*TASK PROMPT:* Though the entries contain pictures, the copy you make should hold only the rest, exactly as written.

Structured pose outputs:
::::::::::
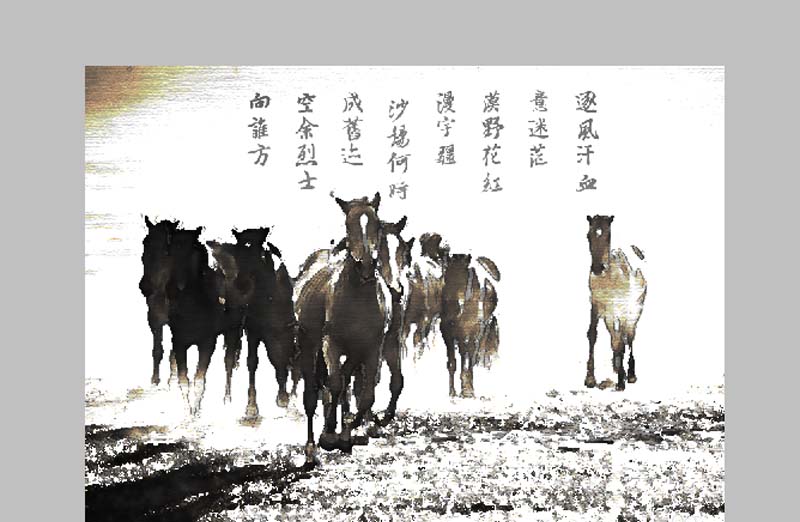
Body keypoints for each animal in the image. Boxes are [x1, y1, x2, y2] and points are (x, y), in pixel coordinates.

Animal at [208, 227, 298, 419]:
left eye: (259, 255)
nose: (239, 284)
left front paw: (283, 396)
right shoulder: (253, 330)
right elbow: (252, 362)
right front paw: (251, 406)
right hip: (233, 327)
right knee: (229, 359)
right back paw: (227, 396)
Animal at [295, 193, 389, 464]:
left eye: (377, 225)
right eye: (348, 225)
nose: (366, 265)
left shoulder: (370, 347)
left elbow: (365, 396)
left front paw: (348, 433)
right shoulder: (331, 343)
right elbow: (335, 384)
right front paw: (328, 438)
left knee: (342, 383)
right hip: (308, 344)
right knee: (313, 393)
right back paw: (311, 449)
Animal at [585, 215, 647, 391]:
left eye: (608, 236)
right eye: (588, 236)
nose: (597, 268)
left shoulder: (621, 311)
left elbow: (621, 341)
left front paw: (621, 381)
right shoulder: (597, 305)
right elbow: (593, 335)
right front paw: (590, 379)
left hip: (633, 312)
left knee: (629, 337)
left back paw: (630, 374)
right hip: (611, 314)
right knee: (616, 337)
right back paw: (618, 367)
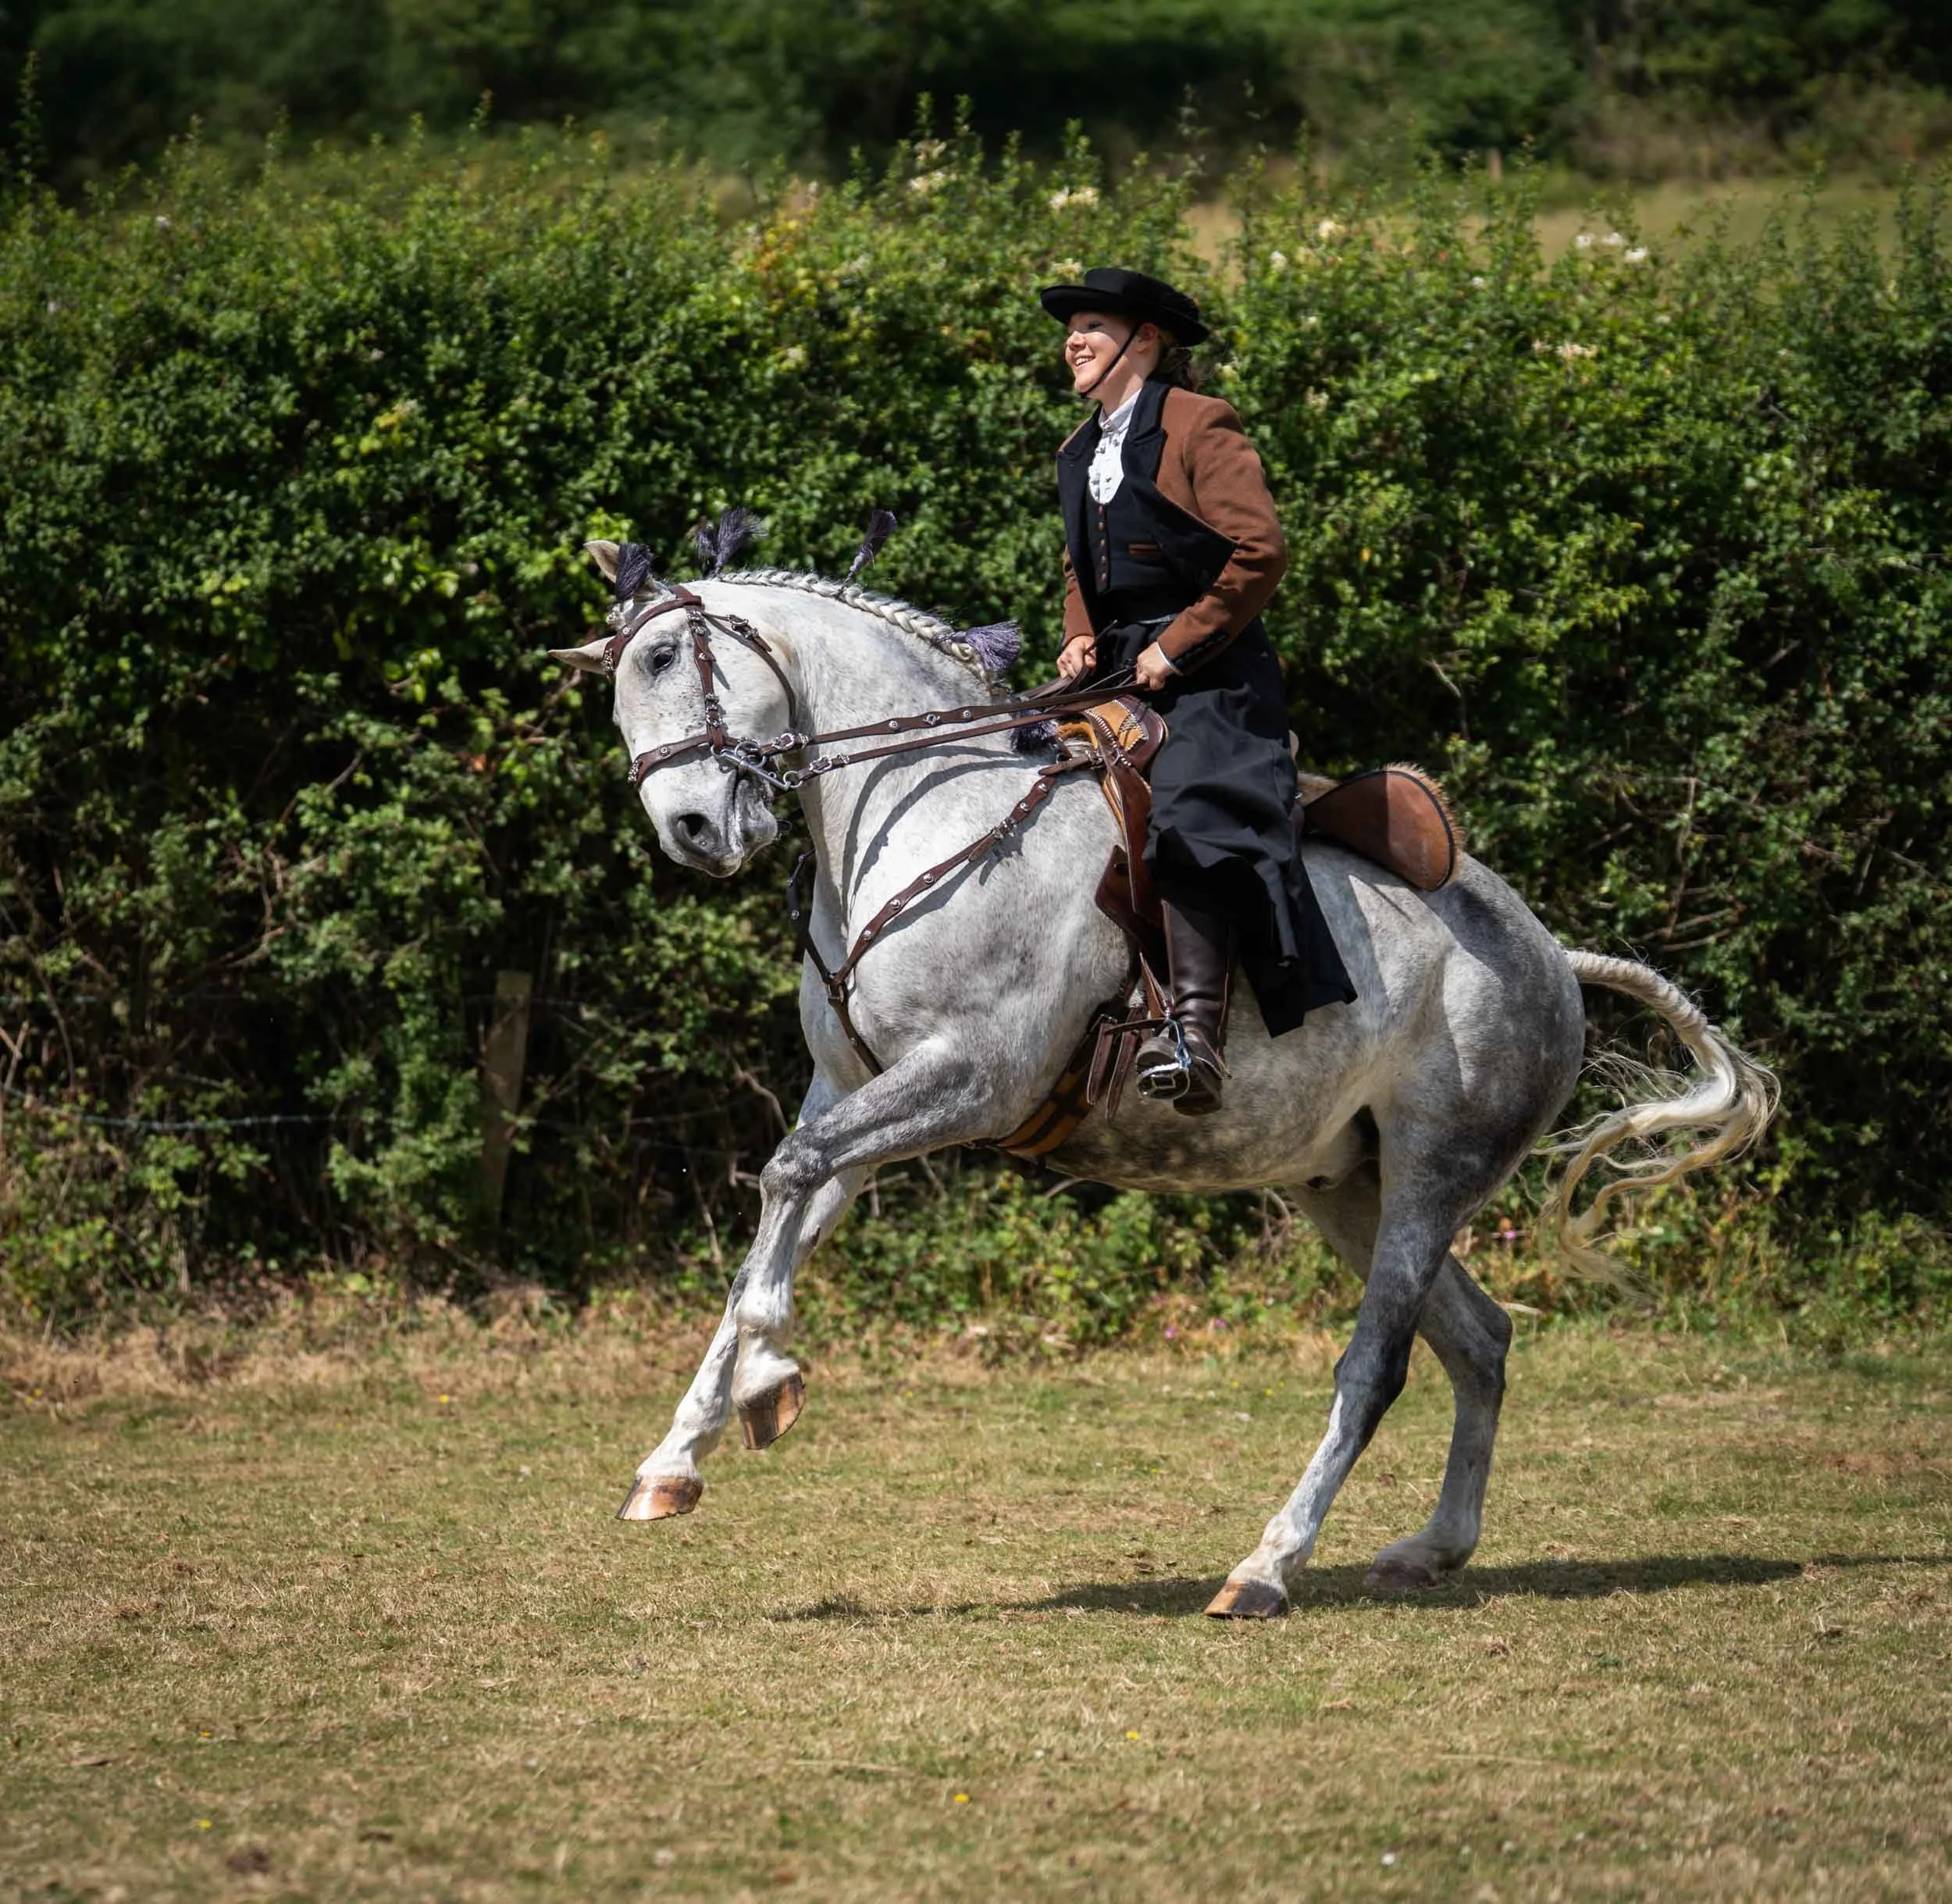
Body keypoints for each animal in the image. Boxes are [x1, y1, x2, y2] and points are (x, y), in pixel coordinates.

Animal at [551, 548, 1777, 1618]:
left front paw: (769, 1381)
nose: (691, 829)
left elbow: (786, 1187)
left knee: (1378, 1363)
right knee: (1479, 1341)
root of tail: (1551, 957)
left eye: (661, 659)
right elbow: (779, 1205)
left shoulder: (967, 1080)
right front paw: (677, 1456)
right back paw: (1431, 1547)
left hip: (1435, 1171)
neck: (926, 813)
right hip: (1349, 1185)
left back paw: (1267, 1567)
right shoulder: (855, 1087)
::::::::::
*ANSWER TO THIS TASK:*
Body keypoints for each animal in the image. Boxes are [x1, y1, x2, y2] and points are (x, y), in pixel coordinates.

Animal at [208, 227, 298, 419]:
left eye: (259, 255)
nose: (239, 284)
left front paw: (283, 396)
right shoulder: (253, 330)
right elbow: (252, 362)
right front paw: (251, 406)
right hip: (233, 327)
right knee: (229, 359)
right back paw: (227, 396)
Animal at [295, 193, 389, 464]:
left eye: (377, 225)
right eye: (348, 225)
nose: (366, 265)
left shoulder: (370, 347)
left elbow: (365, 396)
left front paw: (348, 433)
right shoulder: (331, 343)
right elbow: (335, 384)
right front paw: (328, 438)
left knee: (342, 383)
right hip: (308, 344)
right knee: (313, 393)
right back paw: (311, 449)
Animal at [585, 215, 647, 391]:
left eye: (608, 236)
right eye: (588, 236)
nose: (597, 268)
left shoulder: (621, 311)
left elbow: (621, 341)
left front paw: (621, 381)
right shoulder: (597, 305)
right elbow: (593, 335)
right front paw: (590, 379)
left hip: (633, 312)
left knee: (629, 337)
left back paw: (630, 374)
right hip: (611, 314)
right knee: (616, 337)
right back paw: (618, 367)
Body keypoints for each animal in the image. Boxes are [x1, y1, x2, y2] and points are (x, y), in pixel coordinates.

Animal at [551, 548, 1777, 1618]:
left front paw: (769, 1381)
nose: (691, 829)
left elbow: (786, 1187)
left knee: (1378, 1363)
right knee: (1479, 1341)
root of tail: (1551, 957)
left eye: (661, 659)
right elbow: (779, 1205)
left shoulder: (967, 1080)
right front paw: (677, 1456)
right back paw: (1431, 1547)
left hip: (1435, 1171)
neck: (926, 813)
right hip: (1349, 1185)
left back paw: (1267, 1567)
right shoulder: (855, 1087)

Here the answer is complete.